As OpenStack evolves to support open infrastructure—highlighted by Mark Collier through pilot projects Airship, Kata Containers, StarlingX and Zuul—and as exciting new use cases emerge, the ability to attract and retain diverse talent, and for us to collaborate across many different projects and communities, has never been more important.

It was great to see Joseph Sandoval talk about the importance of new contributors, and of mentors and mentorship programs as core to sustaining our community in his keynote. “OpenStack is a strategic platform that I believe will enable diversity … “I’ve been helping individuals … bringing them along and pointing them in the direction of open source projects where they can learn and find their place within those communities, and giving them the technical acumen so they can succeed and find their way.” He reminded us that, “Mentorship comes in many forms … Show up and support these programs. These programs need you.”

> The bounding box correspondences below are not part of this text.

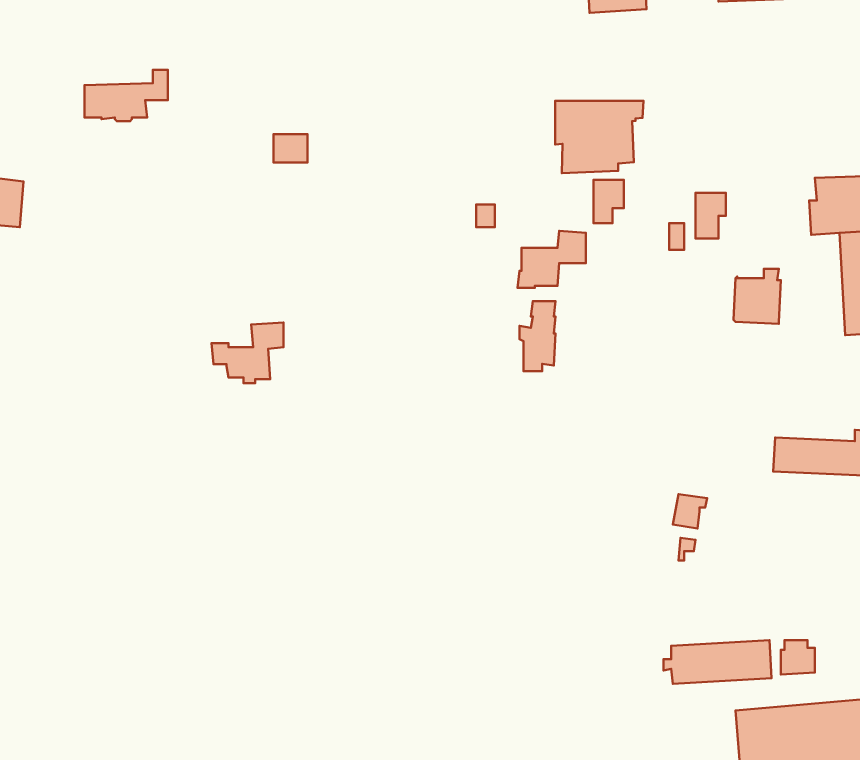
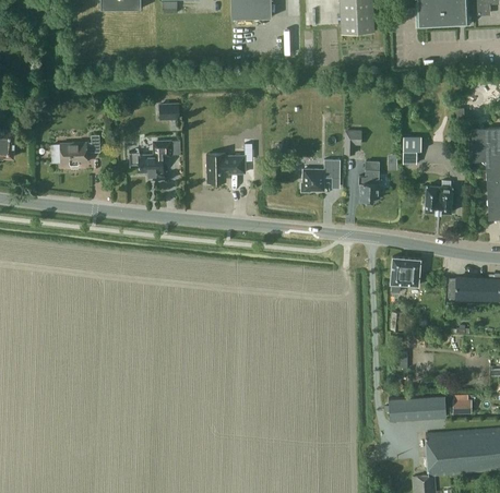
building: [85,70,168,121] -> [51,135,99,165]
building: [555,101,644,173] -> none
building: none -> [206,154,245,180]
building: [520,301,556,371] -> [358,161,379,202]
building: [211,322,283,383] -> [129,141,170,176]
building: none -> [390,256,420,292]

The mentorship theme was carried through a speed mentoring luncheon, facilitated by Amy Marrich and Nicole Huesman. The workshop, which has become a mainstay at the summits, attracted a nice turnout and supported rich engagement between mentors and mentees across career, community and technical tracks.

The diversity luncheon, hosted by the Diversity Working Group and sponsored by Intel, opened its doors for the first time to a more diverse audience. This evolution seemed to parallel that of OpenStack itself, and it was wonderful to see full representation—across women, men and underrepresented minorities—to recognize and celebrate the diversity within our community. Melissa Evers-Hood from Intel welcomed guests and Madhuri Kumari, cloud software engineer at Intel, offered her personal experiences of a young, new contributor in the OpenStack community. Joseph Sandoval then offered his insights about the importance of male allies and advocates, as well as mentoring, to build more diverse, inclusive communities.

Ell Marquez, technical evangelist at Linux Academy, led a mentoring panel discussion on the last day of the event. The panel discussion helped facilitate a robust discussion about mentorship programs, with two points of clarity. It’s clear that there’s deep interest in mentorship programs. While the OpenStack community has several programs and resources for new contributors, greater awareness and education is needed around how to tap into them—a great problem to have!

Panelists included:

  • Amy Marrich, OpenStack User Committee Member and Diversity Working Group chair, and OpenStack course architect at Linux Academy
  • Nicole Huesman, community and developer advocate, Intel
  • Jill Rouleau, senior software engineer, Red Hat
  • Daniel Izquierdo, co-founder, Bitergia

The week in Berlin was an inspiring testament to the progress and momentum of the diversity within the OpenStack community. As OpenStack takes shape as the foundation for the open infrastructure and new projects and technologies emerge to tackle the challenges of IoT, edge and other exciting use cases, we’ll continue to strive for greater diversity within our community and welcome new contributors of all sizes, shapes and colors into our thriving community.